**WHAT TO DO**
1/ Answer these questions using the Time Machine troubleshooting guide:
(a) Through which two kinds of connection are external disk drives typically attached?
(b) What icon marks a Time Machine backup in Finder, instead of a hard drive icon?
(c) Under which section of the Finder window should a working backup appear?
2/ Extend the Time Machine troubleshooting guide past its final sentence, continuing the steps for reinstating the backup.

**SELECTED EXCERPT**
※ ※ ※

As one of the most critical features of your Mac, Time Machine automatically backs up all of your files onto an external drive and can restore them if they’re ever deleted. This software is compatible with both local and network-attached storage devices and is typically utilised with external disk drives connected via USB or Thunderbolt.
But what happens when your Time Machine stops backing up your files? Please read our guide below on how to restore your Time Machine should it suddenly stop working.
What to do when Time Machine won’t backup
If your Time Machine has been working perfectly up until this point and you’ve suddenly found it hasn’t been backing up, chances are that you’ve got problems with a connection issue, software issue or a hard drive problem.
Time Machine is very economical at freeing up space on your external hard drive for new files, so the issue won’t likely lay with storage space.
We’ve put together our best troubleshooting tips to try and work through the problem and get your data back up again.
Does Time Machine backup all users
Time Machine ensures that every aspect of the hard drive is backed up, including individual user accounts, settings, preferences, and even the MacOS operating system itself.
By doing so, Time Machine offers complete protection for all users, safeguarding their data and allowing them to restore their computer to an earlier state in case of system failure or data loss.
Is your backup showing up?
If you’re using a Time Machine backup, it’s essential first to ensure it’s properly connected and the files are showing up in your system.
To check if your Time Machine backup is appearing, follow these steps:
- Open Finder by clicking on the blue and grey smiley face icon in your Dock.
- Look for the “Locations” section on the left-hand side of the window.
- If you’re unsure which drive is your Time Machine backup, look for an icon with a clock and an arrow instead of a hard drive.
- If your Time Machine backup is connected and working correctly, it should appear under “Locations.” If you can see it here, you can follow the next section to reinstate it. If not, skip down to checking power and connection.
Reinstate Time Machine backup
If your Time Machine folder has been identified in Finder, we can head over to System settings in the top left drop-down once clicking the Apple Logo.

※ ※ ※

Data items

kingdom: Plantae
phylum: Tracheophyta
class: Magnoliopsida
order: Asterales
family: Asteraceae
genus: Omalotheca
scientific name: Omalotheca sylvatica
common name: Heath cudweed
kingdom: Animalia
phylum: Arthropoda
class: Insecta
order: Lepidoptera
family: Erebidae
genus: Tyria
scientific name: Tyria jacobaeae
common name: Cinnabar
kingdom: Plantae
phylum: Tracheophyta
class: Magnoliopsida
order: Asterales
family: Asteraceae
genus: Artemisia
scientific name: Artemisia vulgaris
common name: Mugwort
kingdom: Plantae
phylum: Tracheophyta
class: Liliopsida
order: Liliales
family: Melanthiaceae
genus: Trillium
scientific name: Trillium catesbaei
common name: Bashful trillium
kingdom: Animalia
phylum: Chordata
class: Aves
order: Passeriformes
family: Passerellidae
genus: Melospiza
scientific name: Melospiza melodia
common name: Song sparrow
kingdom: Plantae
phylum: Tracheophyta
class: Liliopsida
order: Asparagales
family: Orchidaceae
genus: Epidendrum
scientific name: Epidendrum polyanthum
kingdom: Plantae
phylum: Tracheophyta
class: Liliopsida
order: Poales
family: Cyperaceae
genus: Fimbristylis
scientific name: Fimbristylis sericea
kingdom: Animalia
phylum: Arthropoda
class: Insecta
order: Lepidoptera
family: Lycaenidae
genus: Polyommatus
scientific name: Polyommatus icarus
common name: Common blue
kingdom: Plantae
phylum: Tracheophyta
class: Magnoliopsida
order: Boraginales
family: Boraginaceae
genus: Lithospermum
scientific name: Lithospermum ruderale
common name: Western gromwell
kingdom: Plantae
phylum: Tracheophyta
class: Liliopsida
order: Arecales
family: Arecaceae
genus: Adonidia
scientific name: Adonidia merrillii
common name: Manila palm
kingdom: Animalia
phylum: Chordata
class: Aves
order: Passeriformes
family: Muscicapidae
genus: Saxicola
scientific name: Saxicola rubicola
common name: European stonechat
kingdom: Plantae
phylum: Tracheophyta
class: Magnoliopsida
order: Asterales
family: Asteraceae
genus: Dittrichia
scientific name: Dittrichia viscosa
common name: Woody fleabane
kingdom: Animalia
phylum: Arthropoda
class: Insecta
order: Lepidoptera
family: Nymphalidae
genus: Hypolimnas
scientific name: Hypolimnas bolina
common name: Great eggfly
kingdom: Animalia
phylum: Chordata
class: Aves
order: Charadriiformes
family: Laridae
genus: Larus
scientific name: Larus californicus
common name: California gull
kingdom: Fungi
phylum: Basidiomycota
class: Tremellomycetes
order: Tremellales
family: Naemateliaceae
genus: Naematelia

※ ※ ※

**ANSWERS GIVEN**
1/
(a) USB or Thunderbolt
(b) An icon with a clock and an arrow
(c) "Locations"

2/
In System Settings, you will find the Time Machine settings under General (for Monterey and earlier, head to System Preferences, then Time Machine).
If you are reinstating a Time Machine backup, it will be available in the list of drives with a blue logo next to it. Right-click on this backup and click “Back up to ‘name’ now” to help get started.
Once clicked, you’ll see the drive preparing backup and then a time left remaining indicator when it begins. Your Mac will then continue with automatic backups when the backup disk is connected.
Check Power and Connection
Many external hard drives need an auxiliary power supply to work, as well as the USB connection to your Mac. If your external hard drive already has one of these, it will usually have some form of LED light on the unit to let you know that power is being received from the mains.
If you cannot see this, it may be worth changing the fuse on the plug if it has one and checking that the power outlet it has been plugged into is working. You can check this with any other electrical device plugged into it. It is also worth noting that extension leads might have fuses too, and you could need to change that too.
If you find your hard drive doesn’t require a power supply, or if you have completed all the troubleshooting tips above and your hard drive is receiving power, the next point of call is to check if the hard drive is connecting properly. In the top right of your Mac screen, click the Magnifying Glass and search for ‘Disk Utility’ and click the application.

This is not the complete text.